As Jarvis talks about the emotions that bubble to the surface over a long plane flight, he also invites a priest to talk to us about how the architecture of a church moves us from east to west and birth to death. All of this juxtaposed with the role of a night time farmer birthing lambs. It makes me wonder — how might we collect and curate unique perspectives that are seemingly disconnected, into a new angle of the world, or, a new collective path into solving a problem?

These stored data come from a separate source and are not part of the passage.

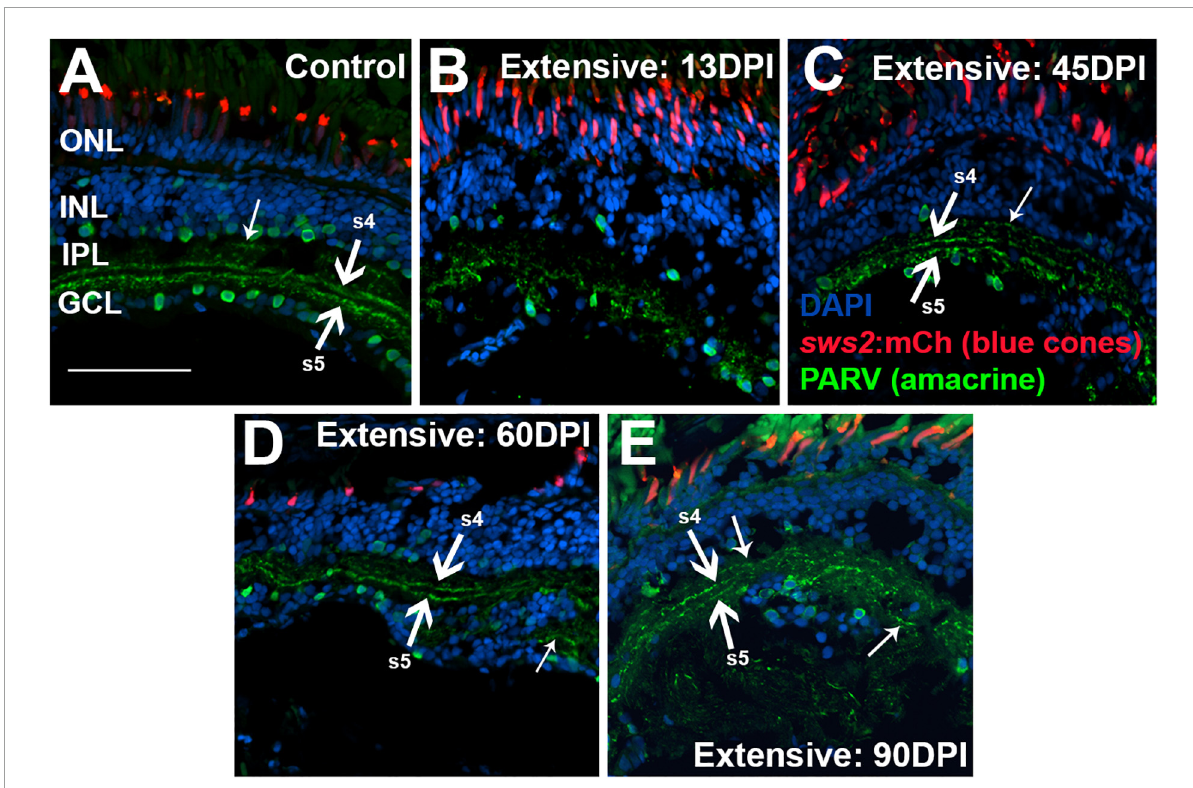
FIGURE8 Time-course of restoration of PARV + amacrine cells and their synaptic processes following extensive lesion. Tissues were processed for indirect immunofluorescence and imaging after ERG recordings. (A) Control retina displaying characteristic pattern of PARV + amacrine cells within the inner nuclear layer (INL) and ganglion cell layer (GCL), and stripes of processes occupying inner plexiform layer (IPL) sublaminae s4 and s5 (thick arrows), which receive input from ON-bipolar neurons. Occasional stripes of PARV + processes were also observed within OFF sublaminae (thinner arrow). (B–E) Regenerating retinas at 13 (B) , 45 (C) , 60 (D) , and 90 days post-injury (DPI) (E) . PARV + sublaminae are not recognizable at 13 DPI, but can be observed at 45, 60, and 90 DPI (arrows), although these patterns are not consistent across the retina. Thick arrows again depict likely sublaminae s4 and s5, while the thinner arrows point to PARV + processes within OFF sublaminae (as in C ), or disorganized processes with atypical lamination patterns (as in D ). ONL, outer nuclear layer; scale bar (in A, applies to all) = 50 µ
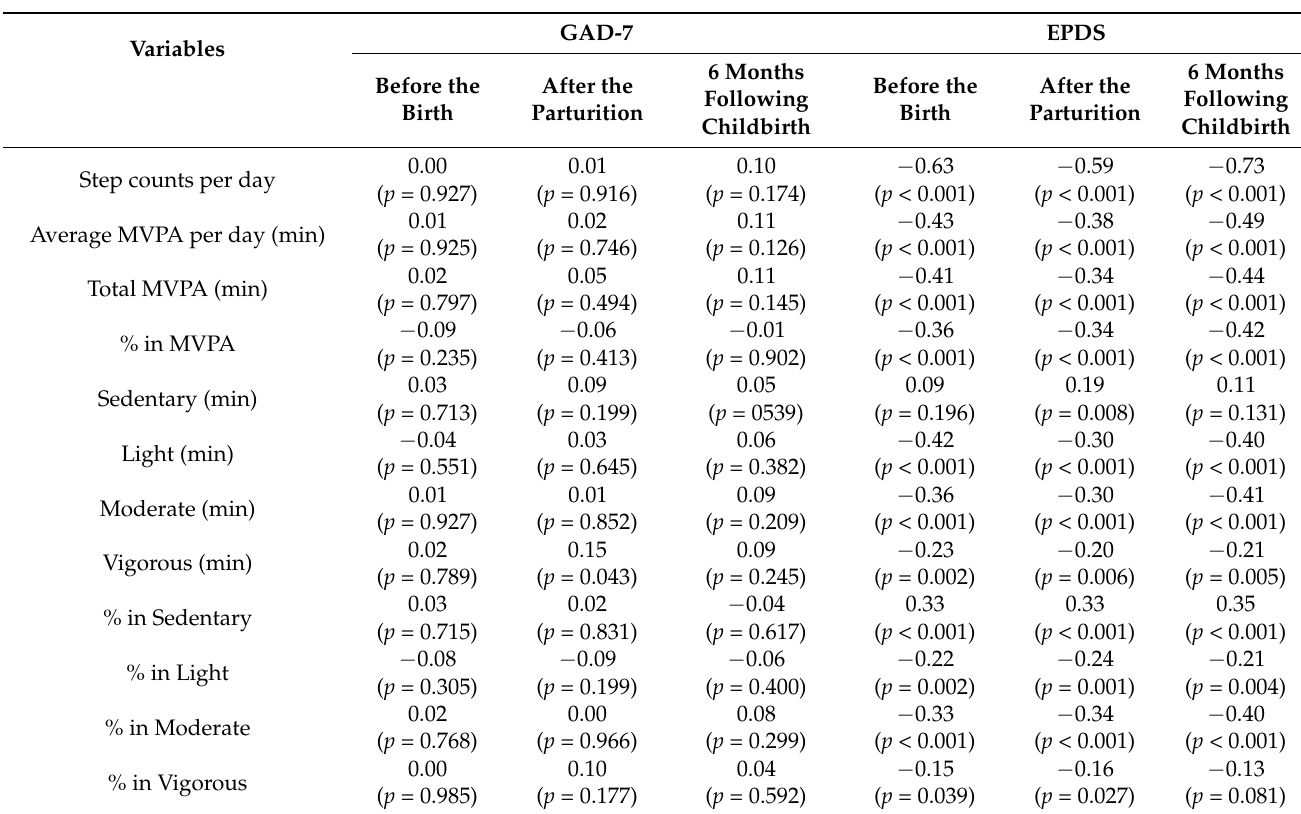
Table 2. Analysis of the correlation of physical activity with the occurrence of anxiety and depression symptoms.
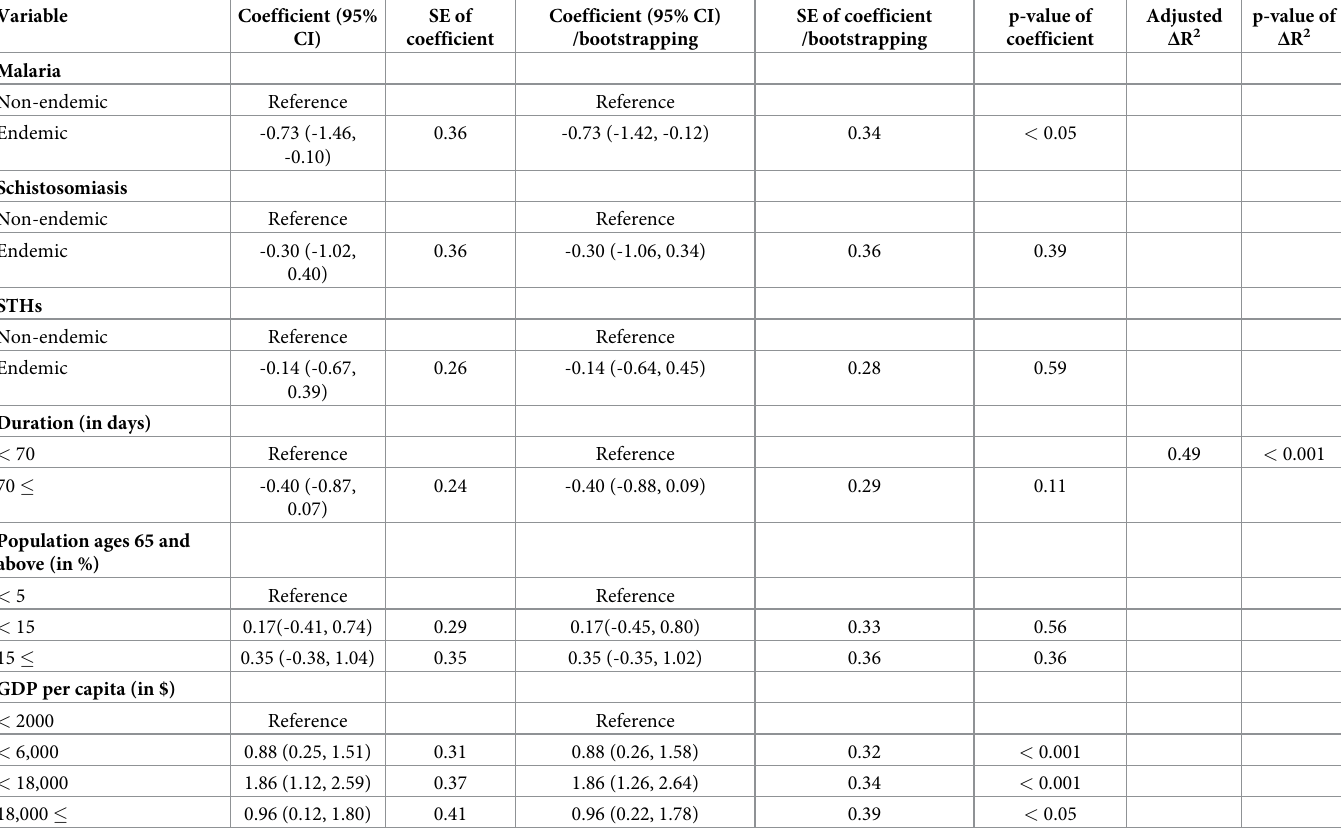
Table 5. Summary of multivariable linear regression, including parasite variables of interest and potential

From Miranda #storytelling

Photo: Joel Meyerowitz

📖 How I Make Photographs, by Joel Meyerowitz

I love street photography. As a psychologist it’s just another study of humans from a slightly different angle. Studying and practicing street photography has shaped my practice at Brink by watching for those millisecond moments where energy shifts, ideas land, feelings turn. Photography has helped me get hyper in tune with the energy, the feeling of fizz that makes you know something magical is about to happen and Joel Meyerowitz is a king of that anticipation, and noticing. He also talks about the presence you have with a camera and how that shifts the energy and I feel that way a lot in group work about who holds the space and how they do that sensitively. I find the tips in his book as useful in facilitation as they are in photography. Either way, it’s a beautiful insight into our behaviour.

From Abi #capture

Better communities

Kumu on building effective communities

📝 The Fundamentals of Building Effective Communities, by Kumu

Building Communities is an evolution and a process. This blog reminds me of that and how it’s important to understand what stage we’re at when building any community. By being mindful of the growth and evolution, it’s easier to work with a community to meet peoples’ needs more effectively and not get burnt out on targeting energy at the wrong places.

From Abi #BetterTogether

📖 Atomic Habits, by James Clear

How to “habit hack” essentially — and how making things easy, accessible and sticky is essential for running a community.